> **Requirement**
One number is the full answer: how many lines in the records contain the word "Шина"?

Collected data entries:
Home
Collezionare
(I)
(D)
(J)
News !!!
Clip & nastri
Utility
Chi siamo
...
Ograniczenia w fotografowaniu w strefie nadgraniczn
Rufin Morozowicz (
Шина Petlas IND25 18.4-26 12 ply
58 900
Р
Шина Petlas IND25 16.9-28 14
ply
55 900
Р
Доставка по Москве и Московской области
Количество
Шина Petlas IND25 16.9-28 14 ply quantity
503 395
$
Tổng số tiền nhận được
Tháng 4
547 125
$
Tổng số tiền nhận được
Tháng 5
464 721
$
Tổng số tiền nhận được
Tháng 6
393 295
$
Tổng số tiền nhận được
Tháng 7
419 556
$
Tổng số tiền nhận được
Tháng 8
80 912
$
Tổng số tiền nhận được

> **Written response**
3